There’s a reason the last undefeated NCAA champion was Indiana in 1976: Going unbeaten is hard. There’s also a reason the past three teams to enter the Big Dance without a loss — Indiana State in 1979, UNLV in 1991 and Wichita State last season — hailed from lesser leagues: Going unbeaten while based in a major conference is all but undoable.
That Kentucky is almost three-quarters of the way to 40-0 tells us the Wildcats are, duh, really good. But it takes only one off-night to be unbeaten no more. That off-night might arrive in the Big Dance, where pressure unnerved unbeaten Vegas against Duke in 1991. It might come in the SEC tournament next week. But the best chance for Kentucky to lose could come Tuesday in, of all unassuming places, Georgia’s Stegeman Coliseum.
Beyond this week, everything will involve a neutral court, and for Kentucky there’s rarely such a thing. The Wildcats will have the most fans in Nashville for the SEC, in Louisville for the NCAA’s first weekend, in Cleveland for the regional and at the Final Four in Indianapolis. (Four tournament sites, the most distant in a state that borders the Bluegrass.) Even if 3,000 Big Blue supporters slip into Stegeman, they’ll still be outnumbered.
Georgia fans are renowned, if that’s the word, for their avoidance of basketball, but the old barn should be jumping tonight. There was little chance these Wildcats would lose in Rupp Arena (and they haven’t yet), but no team is quite as good on the road. This will be Kentucky’s last road game.
Owing to the SEC’s misshapen schedule, it’s hard to draw much from home/road splits, but there’s this: Of the five other league teams apt to make the NCAA field, Kentucky has played only Texas A&M and LSU away from Rupp. Those were two of the Wildcats’ three real scares. (The other was against Ole Miss, which took them to overtime Jan. 6.)
Georgia visited Rupp on Feb. 3 without leading scorer/rebounder Marcus Thornton. The Wildcats led by five points inside the final two minutes before winning by 11. The Bulldogs saw Kentucky’s two platoons of NBA-ready bodies and hung tough, and they did it on the road. They have reason to believe they can do as well if not better in Athens.
Manpower-wise, this is no contest, but the college game isn’t always a test of talent. Georgia has good guards and plays at a measured pace. A team that tries to run with Kentucky becomes a shredded tire. (Full-tilt Arkansas trailed by 31 with eight minutes left Saturday.) Provided Georgia can make enough jump shots — driving against the towering Wildcats is a fool’s errand — this can be a 40-minute game. Kentucky hasn’t had one of those since its escape from Baton Rouge three weeks ago.
The second-greatest debate among Kentucky watchers is whether this team is as splendid as the 2012 NCAA champ, which went 38-2 and produced the first and second selections in the NBA draft.
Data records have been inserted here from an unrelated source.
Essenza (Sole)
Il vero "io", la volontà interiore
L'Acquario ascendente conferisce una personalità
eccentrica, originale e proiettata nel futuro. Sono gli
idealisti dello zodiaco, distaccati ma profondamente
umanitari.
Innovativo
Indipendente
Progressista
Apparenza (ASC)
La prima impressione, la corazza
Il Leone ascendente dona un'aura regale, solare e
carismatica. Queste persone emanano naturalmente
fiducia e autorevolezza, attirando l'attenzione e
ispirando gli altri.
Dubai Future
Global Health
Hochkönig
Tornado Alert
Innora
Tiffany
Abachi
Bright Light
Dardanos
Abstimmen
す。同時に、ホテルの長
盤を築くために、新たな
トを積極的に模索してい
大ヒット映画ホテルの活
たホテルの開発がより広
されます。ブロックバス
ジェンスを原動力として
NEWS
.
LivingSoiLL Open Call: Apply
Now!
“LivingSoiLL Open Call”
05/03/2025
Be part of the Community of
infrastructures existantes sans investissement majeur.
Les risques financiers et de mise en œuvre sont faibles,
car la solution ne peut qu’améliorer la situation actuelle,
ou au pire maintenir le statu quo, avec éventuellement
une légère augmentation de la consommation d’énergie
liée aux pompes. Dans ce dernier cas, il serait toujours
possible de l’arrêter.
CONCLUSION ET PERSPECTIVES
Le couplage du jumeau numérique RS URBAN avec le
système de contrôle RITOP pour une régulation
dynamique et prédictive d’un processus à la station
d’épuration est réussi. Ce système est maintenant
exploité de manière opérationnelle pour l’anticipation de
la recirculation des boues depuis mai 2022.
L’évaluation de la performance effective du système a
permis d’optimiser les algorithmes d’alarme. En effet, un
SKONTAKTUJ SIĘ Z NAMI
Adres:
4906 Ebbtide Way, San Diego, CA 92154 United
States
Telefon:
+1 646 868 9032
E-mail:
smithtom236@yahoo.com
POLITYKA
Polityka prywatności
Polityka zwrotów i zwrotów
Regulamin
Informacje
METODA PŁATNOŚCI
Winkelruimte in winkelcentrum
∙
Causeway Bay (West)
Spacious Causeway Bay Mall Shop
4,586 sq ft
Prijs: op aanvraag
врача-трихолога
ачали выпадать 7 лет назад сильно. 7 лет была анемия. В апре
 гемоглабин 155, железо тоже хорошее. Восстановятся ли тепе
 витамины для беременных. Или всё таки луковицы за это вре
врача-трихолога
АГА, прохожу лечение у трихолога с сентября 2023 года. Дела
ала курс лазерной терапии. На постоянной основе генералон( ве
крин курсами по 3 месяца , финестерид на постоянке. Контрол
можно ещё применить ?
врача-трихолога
I lean toward the earlier group because of Anthony Davis, who at 21 has become the world’s best player, but here we note: As great as those Wildcats were, they still lost twice. If that bunch could lose, so can this.
Which brings us to the greater debate: If you’re Kentucky, do you want to lose? The 2012 team profited from its SEC final loss to Vanderbilt, just as the 1996 Wildcats — another two-loss NCAA champ — were refocused by a similar wobble against Mississippi State. But these Wildcats are 29-0, which is something Kentucky has never been.
Being Kentucky in 2015 has become, at least for the moment, bigger than being the best team of 2015. It’s now about being the first undefeated champion since Indiana, and we tend to forget that the Hoosiers of 1976 were playing a mulligan. Indiana fans believe to this day that the ‘75 team was better, but it ran afoul of an impassioned opponent in the Mideast Regional final and saw 31-0 go bust.
That opponent was Kentucky, which had lost by 24 points to the Hoosiers 3 1/2 months earlier. As the calendar turns to March, we wait to see if the Kentucky of 2015 can avoid the Kentucky of 1975.